I'm trying to drive this home to my current group. We played D&D 3.5 almost exclusively for years, only switching to Pathfinder under much protest. When I tried to get some GURPS 4E thrown into the mix, I met with highly mixed reviews, a few outright refusals, and I eventually just gave up. To their credit, we've moved away from D20 based systems a bit lately. I've been running a Hunter: the Reckoning game with quite a bit of success, and my roommate is hopefully going to run the D6 A Song of Ice and Fire RPG for us in the near future. They've been receptive to me mentioning running both Savage Worlds and Burning Wheel as well. It's exciting.
However, I haven't run those games yet for one distinct reason: I don't have a story I'd like to run that jives with either of those systems. Heck, my biggest hang up with my Hunter game is that the World of Darkness's rules and lore are bogging down my current game. One of my players played quite a bit of White Wolf back in the day, and he knows what I'm pitting them against within usually a few minutes. I've been stifled creatively, because out of laziness, I'm falling back on pre-scripted monsters outlined in my large World of Darkness collection instead of running them as I would. I only became aware of this when I tried to make some slightly Chtulonic beings and just gave up and used Demon: the Fallen, because I had the book on my shelf. I've loved those NPCs (and more importantly, the players have too), but I feel guilty, because I let the pre-scripted plot and rules write the game and not me. More than once, I've wished I ran the game with GURPS or Savage Worlds so that we didn't have the World of Darkness to contend with, and I could make the shadows unknown and thus more frightening.
In a way, rules are important, because they do shape the game. From what I've read, I'm glad my roommate is running the Green Ronin D6 version of the Song of Ice and Fire RPG rather than the D20 version published by White Wolf. I appreciate the difference, mostly because we're probably going to be playing with some new people who have played D&D before, and I think the different system will help break them of a hack and slash mentality. I'm also glad he's using the actual ASoIaF book over say, GURPS, so that we have world specific options, as I've only watched through season two of the TV show and haven't read the books, and one of the guys hasn't even watched the show. It'll help us get into the world since we're picking from options that are already there.
What I'm afraid of though is that we are going to get hung up on the rules. I don't know how the system works. My roommate is the only one with the book, and he's going to be the only one who knows how the game works. I plan on roleplaying the hell out of it and just forging ahead, but most likely there are going to be game flow interrupting "rules breaks" during our first few sessions. I will be annoyed, but hey. It's a game, and I'll be playing with my friends, so it'll hopefully be a good time.
When I run, I fudge rules for purposes of story a lot. My epic boss just got one shotted because of a rules glitch in a broken Pathfinder build?

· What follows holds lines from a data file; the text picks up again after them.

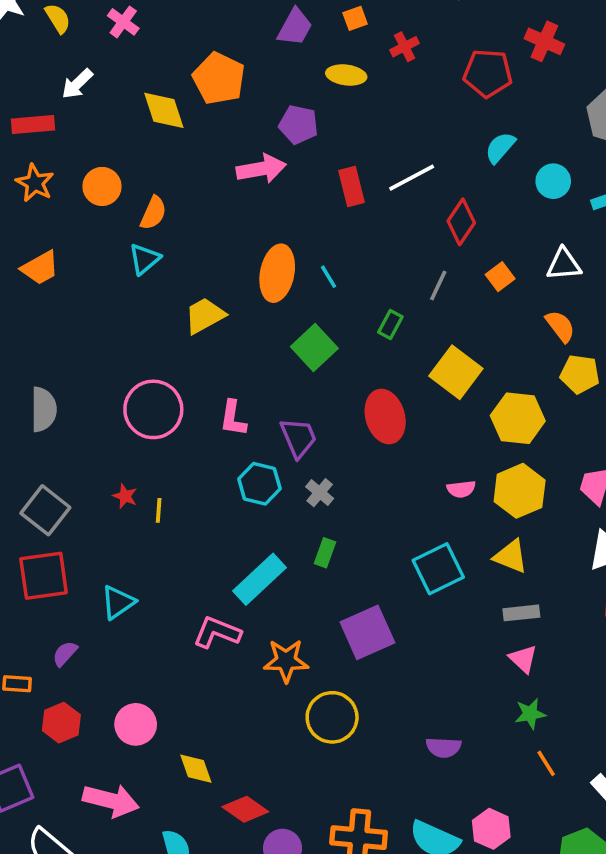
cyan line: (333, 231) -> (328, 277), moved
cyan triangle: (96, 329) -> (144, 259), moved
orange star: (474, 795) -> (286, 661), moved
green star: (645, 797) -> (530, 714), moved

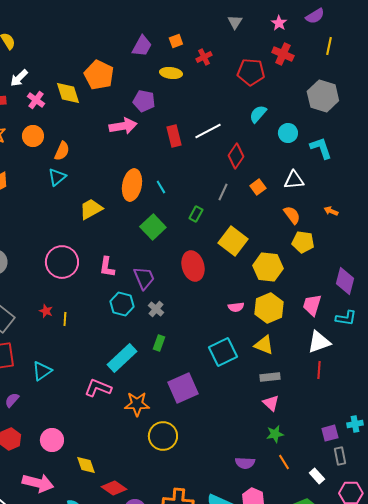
pink cross: (123, 22) -> (36, 100), moved
purple semicircle: (444, 747) -> (245, 463), moved

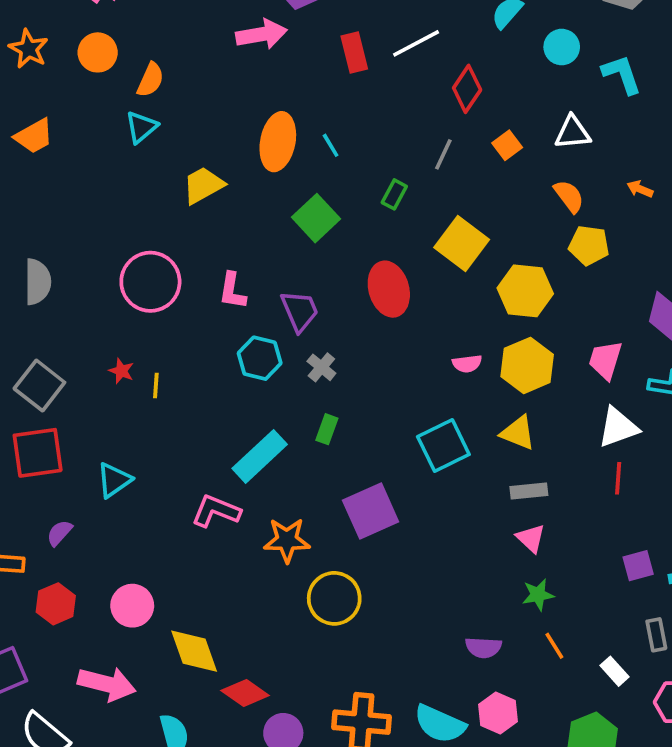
purple square: (330, 433) -> (638, 566), moved
yellow diamond: (86, 465) -> (194, 651), size x1.4

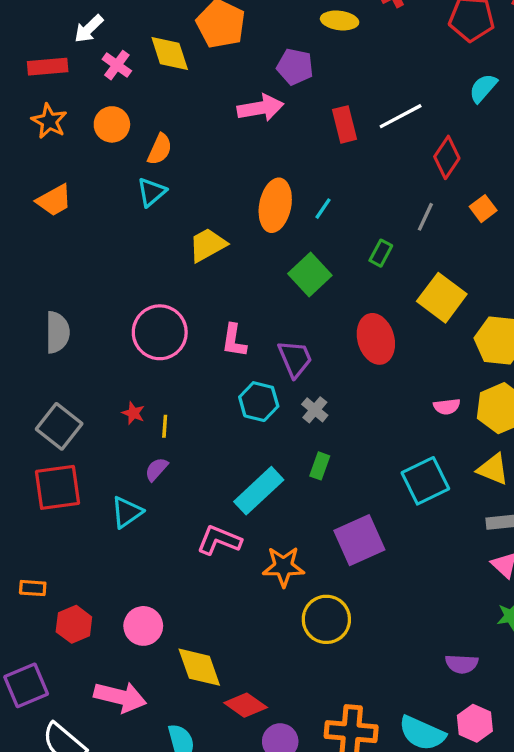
cyan line: (331, 145) -> (323, 209), turned 65
purple semicircle: (59, 533) -> (156, 469), moved

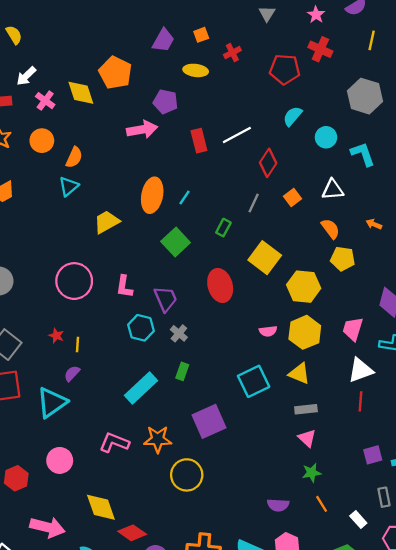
cyan triangle: (127, 512) -> (52, 402), size x1.4
pink L-shape: (219, 540) -> (114, 443), moved
pink circle: (143, 626) -> (60, 460), moved

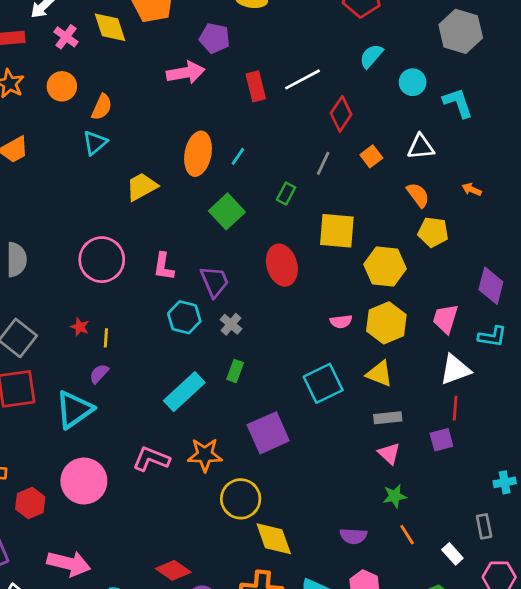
yellow square: (265, 258) -> (337, 231), turned -32
purple square: (373, 455) -> (441, 440), moved
pink circle: (60, 460) -> (84, 481), size x1.4
yellow diamond: (101, 507) -> (274, 539), moved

No prob, he has 100 more HP. The fight rages on, people do epic things, and my player's have a more memorable combat versus "yeah, the boss went down like a bitch because there was a charge lane and I got in 200 damage on a regular hit." Most of the time, the dice fall as they may, but if the rules are standing in the way of the session, screw them. Roleplaying, to me at least, is about a story, not about chucking some dice and playing with probabilities.